EXCERPTED TEXT:
..........
Mod operation

Wed Nov 25 15:03:12 CET 2009

       Niels,

> One curious detail: Assume we only precompute the inverse of m. Then
> to compute B^3 mod m, the quotient is free (it's the first half of the
> inverse), so this is a single 2n x n multiply. If we include the cost
> for this, we get a total of three 2n x n and one n x n, which in
> schoolbook range is 7 n^2, which still is slightly better than Barrett
> division which takes 8 n^2. But it's worse than blockwise Barret which takes
> 6n^2, and then it's somewhat silly to use Barrett division in the
> schoolbook range).

yes, but in the Karatsuba range it will cost 2M(n) [to compute B^3 mod m]
plus 2M(n) [to reduce the coeff of B^3 mod m], plus 3M(n) for the reduction
of the remainder mod m, thus 7M(n) = 2.333M(n), i.e., this will be more than
the recursive division in 2M(n) (which in addition requires no precomputation).
..........
YOUR TASKS:
• a. Transcribe the passage of the mod operation message between "yes, but in" and "requires no precomputation).", inclusive.
• b. Finish out the next part of the mod operation message, picking up after its final sentence.

Stored items:
..........
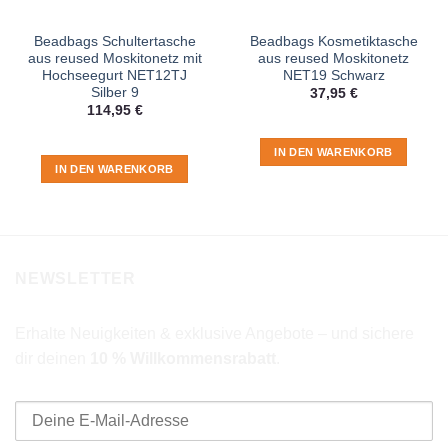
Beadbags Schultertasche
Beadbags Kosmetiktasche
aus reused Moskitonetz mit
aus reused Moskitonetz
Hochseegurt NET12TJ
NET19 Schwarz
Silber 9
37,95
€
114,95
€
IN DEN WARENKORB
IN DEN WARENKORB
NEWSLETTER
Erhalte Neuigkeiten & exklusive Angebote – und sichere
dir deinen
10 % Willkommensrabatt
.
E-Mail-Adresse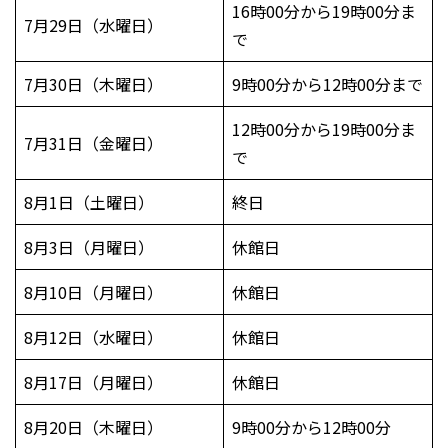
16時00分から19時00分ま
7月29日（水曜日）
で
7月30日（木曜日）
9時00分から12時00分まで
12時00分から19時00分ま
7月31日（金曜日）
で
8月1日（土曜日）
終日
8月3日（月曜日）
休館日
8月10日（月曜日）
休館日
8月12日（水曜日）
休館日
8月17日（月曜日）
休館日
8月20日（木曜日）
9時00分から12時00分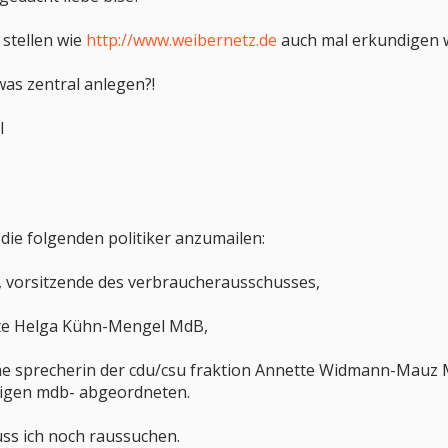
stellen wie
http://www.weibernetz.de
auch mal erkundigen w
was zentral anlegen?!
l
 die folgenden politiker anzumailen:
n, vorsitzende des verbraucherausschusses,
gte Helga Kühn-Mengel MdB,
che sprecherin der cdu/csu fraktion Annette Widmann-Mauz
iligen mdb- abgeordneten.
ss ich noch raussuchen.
..........
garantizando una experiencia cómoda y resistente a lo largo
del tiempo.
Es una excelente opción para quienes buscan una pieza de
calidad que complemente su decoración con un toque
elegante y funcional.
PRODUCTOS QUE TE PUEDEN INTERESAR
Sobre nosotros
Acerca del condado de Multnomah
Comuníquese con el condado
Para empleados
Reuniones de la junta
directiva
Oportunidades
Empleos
..........
ANSWERS IN ORDER:
• a.
yes, but in the Karatsuba range it will cost 2M(n) [to compute B^3 mod m]
plus 2M(n) [to reduce the coeff of B^3 mod m], plus 3M(n) for the reduction
of the remainder mod m, thus 7M(n) = 2.333M(n), i.e., this will be more than
the recursive division in 2M(n) (which in addition requires no precomputation).

• b.
The more I think about it, the more I believe the "recursive division" is kind
of "magic".

> I also wonder if there's some clever way to compute the inverse and m3
> simultaneously (they're quotient and remainder of B^3 / m). The
> "obvious" way is newton iteration to get the quotient aka inverse, and
> anothere multiplication to get the remainder, but maybe they can be
> combined in the final newton step or something like that.

you can do this by calling the recursive division with dividend B^3 and
divisor m. This is exactly half the work done by the recursive division
for (4n)/(2n), i.e., (3n)/(2n), and will cost 3M(n) in the Karatsuba range.

> We can also conclude that there seems do be a place for div_r and
> bdiv_r, at least in the case that the the modulo is invariant and
> *maybe* in general for large enough numbers.

yes, I strongly support the [b]div_r functions.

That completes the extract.